I could see the individual dust motes dancing in the air. I saw the projectile, a high-velocity stun round, cutting through the atmosphere, trailing a faint, shimmering line of heat.

​I didn't just move; I blurred.

​The concrete beneath my feet didn't just crack; it shattered into a small crater as I propelled myself forward. The air whistled in my ears, a roar of wind that lasted only a fraction of a second. I felt the violet energy from the Brand surge down my arm, a torrent of freezing power that turned my fist into a blunt instrument of sorcerous pressure.

​My fist hit the drone's lead plating.

The steel folded like wet parchment.

Then the machine simply came apart in a spray of sparks and hydraulic fluid.

​The impact cracked through the chamber hard enough to shake dust from the high ceiling, the echo bouncing off the obsidian pillars for several seconds. I stood over the wreckage, my chest heaving, my knuckles glowing with a faint, dying amethyst light.

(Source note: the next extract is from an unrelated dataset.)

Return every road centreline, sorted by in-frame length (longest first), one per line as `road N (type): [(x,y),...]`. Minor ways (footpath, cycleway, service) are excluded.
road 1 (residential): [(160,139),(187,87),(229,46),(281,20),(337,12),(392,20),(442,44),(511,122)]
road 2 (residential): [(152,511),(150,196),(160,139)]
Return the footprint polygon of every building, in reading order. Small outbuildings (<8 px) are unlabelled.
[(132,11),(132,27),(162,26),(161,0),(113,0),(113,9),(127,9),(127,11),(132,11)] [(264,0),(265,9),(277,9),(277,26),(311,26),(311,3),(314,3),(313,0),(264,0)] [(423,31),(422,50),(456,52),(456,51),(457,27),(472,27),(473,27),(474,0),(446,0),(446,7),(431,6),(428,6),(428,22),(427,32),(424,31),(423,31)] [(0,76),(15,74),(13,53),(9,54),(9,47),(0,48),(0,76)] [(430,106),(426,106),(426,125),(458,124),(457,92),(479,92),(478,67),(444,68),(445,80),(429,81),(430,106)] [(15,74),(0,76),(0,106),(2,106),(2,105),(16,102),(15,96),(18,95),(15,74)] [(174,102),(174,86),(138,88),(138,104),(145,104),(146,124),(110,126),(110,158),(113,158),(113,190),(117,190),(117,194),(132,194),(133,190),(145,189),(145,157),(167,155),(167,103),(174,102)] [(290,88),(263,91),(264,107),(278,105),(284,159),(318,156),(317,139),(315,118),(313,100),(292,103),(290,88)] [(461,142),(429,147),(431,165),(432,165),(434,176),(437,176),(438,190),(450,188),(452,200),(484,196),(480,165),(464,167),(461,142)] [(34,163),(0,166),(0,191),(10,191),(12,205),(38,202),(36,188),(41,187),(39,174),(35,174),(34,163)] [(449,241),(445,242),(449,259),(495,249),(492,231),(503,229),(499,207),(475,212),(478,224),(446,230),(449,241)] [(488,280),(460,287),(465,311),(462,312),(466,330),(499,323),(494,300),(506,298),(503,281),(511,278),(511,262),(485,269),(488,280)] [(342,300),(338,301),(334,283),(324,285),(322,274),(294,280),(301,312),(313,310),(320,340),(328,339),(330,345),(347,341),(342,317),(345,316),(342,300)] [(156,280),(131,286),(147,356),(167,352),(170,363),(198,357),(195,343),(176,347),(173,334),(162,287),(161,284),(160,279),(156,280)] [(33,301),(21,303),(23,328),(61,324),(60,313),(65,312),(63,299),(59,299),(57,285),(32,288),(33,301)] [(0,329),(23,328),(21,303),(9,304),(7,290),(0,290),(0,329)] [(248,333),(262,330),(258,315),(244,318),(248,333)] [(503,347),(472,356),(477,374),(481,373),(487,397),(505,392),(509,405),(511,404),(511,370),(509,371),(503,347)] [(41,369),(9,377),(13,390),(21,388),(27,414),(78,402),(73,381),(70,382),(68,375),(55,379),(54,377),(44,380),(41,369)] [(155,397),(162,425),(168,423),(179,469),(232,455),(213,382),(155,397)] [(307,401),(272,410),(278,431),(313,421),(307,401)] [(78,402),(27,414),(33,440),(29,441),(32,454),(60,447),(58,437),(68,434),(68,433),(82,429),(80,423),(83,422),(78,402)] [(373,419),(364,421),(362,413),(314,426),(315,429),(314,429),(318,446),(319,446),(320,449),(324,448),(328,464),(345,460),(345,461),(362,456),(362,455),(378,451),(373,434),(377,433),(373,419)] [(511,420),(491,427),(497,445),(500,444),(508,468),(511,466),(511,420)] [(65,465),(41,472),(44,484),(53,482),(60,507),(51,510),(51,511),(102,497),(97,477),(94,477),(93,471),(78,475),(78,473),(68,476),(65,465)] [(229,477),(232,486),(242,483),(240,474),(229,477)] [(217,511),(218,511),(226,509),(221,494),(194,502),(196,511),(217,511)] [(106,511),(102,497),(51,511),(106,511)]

​But the victory lasted only a second.

​Suddenly, a white-hot spike of agony lanced through my collarbone. The Brand flared, burning against my skin like a branding iron pressed into raw meat. My right arm spasmed violently, the muscles locking up so hard I thought the bone would snap under the tension. I fell to one knee, gasping as a thick, metallic taste filled my mouth—the taste of copper and something much more bitter.

​A single drop of blood hit the floor. It was black. Darker than any bruise, pulsing with a faint, sickly light before it sizzled against the cold concrete.

​"Interesting," Elena's voice whispered in my mind. There was no alarm in her tone, only a chilling, analytical curiosity, as if she had been waiting for this exact malfunction to occur. "Your Lycan physiology isn't just containing my magic, Alfa. It's amplifying it."

​"You... knew," I wheezed, clutching my spasming arm. The pain was receding, leaving a dull, hollow ache in its wake. For the first time, I wondered whether Elena had saved me or built me to be something she could use and discard.

​"I suspected," she corrected, her voice dropping to a low, melodic hum that felt like a caress against my mind. "But suspicion is not data. Control the output, Alfa. If you can't survive your own strength, you have no value to me."

​I looked at my hand. The black veins were retreating, slinking back under the skin like cowed shadows. The power wasn't a gift, I realized. It was a hungry animal on a very short leash, and Elena was the one holding the collar.

​"Again," Elena commanded.

​Three more drones dropped from the shadows, their sensors locking onto me with a synchronized mechanical chirp. They didn't fire immediately; they began to circle, calculating the trajectory of a target that could move faster than their tracking software.

​I braced myself, my heart hammering against my ribs—not with fear, but with a growing, desperate need to break something. To prove I wasn't just a 'reactor' or an 'asset.'

​But as the drones prepared to strike, I noticed a fourth shape descending behind them.

​It wasn't a drone.

​It descended in strips of ragged shadow that seemed to drink the violet light of the hall, rendering the area around it into a grey, lifeless void. It was silent, faceless, and moved with a fluidity that no machine could replicate. It held a blade that didn't reflect the light; instead, the weapon hummed with the same low, vibrating pulse as the Brand in my chest.

​The drones ignored it. Elena said nothing.

​The figure landed softly on the concrete, its shadow stretching toward me like a reaching hand. My Lycan instincts, usually so loud, went deathly silent.

​This wasn't a test. This was a hunt.